Ein Vorschlag ist auch, dass die Zulassung eines Medikamentes nicht von Studien abhängt, die der Hersteller finanziert und geplant hat. Ein nachvollziehbarer, wohl auch sinnvoller Vorschlag, aber wer soll solche Studien bezahlen? Das Gesundheitsministerium, also der Steuerzahler? Die Krankenkassen, also die Beitragszahler? Wie unabhängig wären solche Studien? Auch die Finanzierung aus einem Fonds, in den die pharmazeutische Industrie einzahlen muss, wäre kein absolut sicherer Garant für „objektive“ Studien. Denn wer entscheidet über die Mittelvergabe? Ist es ohnehin nicht etwas naiv zu glauben, dass Studien allein dadurch schon objektiv werden, dass sie nicht von der Industrie finanziert werden?

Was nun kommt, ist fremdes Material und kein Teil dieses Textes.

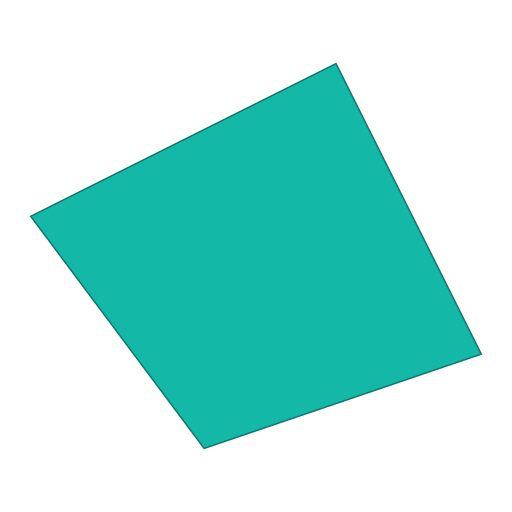 47, Ad Dawhah, Qatar (Albers equal-area conic projection)
{"feature_id": "91078587B84345070687923", "entity_name": "47", "entity_type": "district", "adm_level": 2, "iso_a3": "QAT", "parent_name": "Qatar", "parent_adm1": "Ad Dawhah", "projection": "albers", "projection_center": [51.56, 25.239], "detail": "fine", "context": "isolated", "style": "filled", "palette": "teal", "viewbox_px": 512, "rotation_deg": 0, "n_neighbors": 0, "source": "geoboundaries", "source_scale": "gbopen_adm2", "svg_char_len": 212}
<svg xmlns="http://www.w3.org/2000/svg" viewBox="0 0 512 512"><path d="M204.1,448.4L481.3,354.1L336.0,63.6L329.4,66.9L84.6,189.3L30.7,216.3L204.1,448.4Z" fill="#14b8a6" stroke="#0f766e" stroke-width="1.5"/></svg>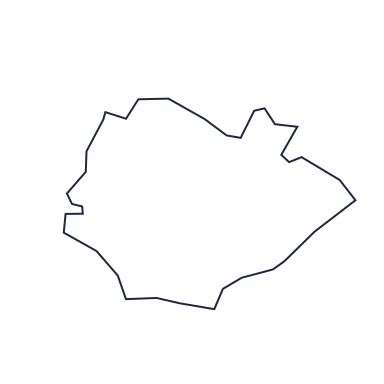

Fragen über Fragen also. Womit klar wird, dass die öffentliche Diskussion über das Problem in Deutschland noch am Anfang steht. Die Studie der Arzneimittelkommission enthält keine Neuigkeiten. Aber vielleicht bringt sie etwas Schwung in die Diskussionen über ein Problem, das viele seit langem beklagen, für das aber bislang noch niemand überzeugende und vor allem auch realisierbare Lösungen hat.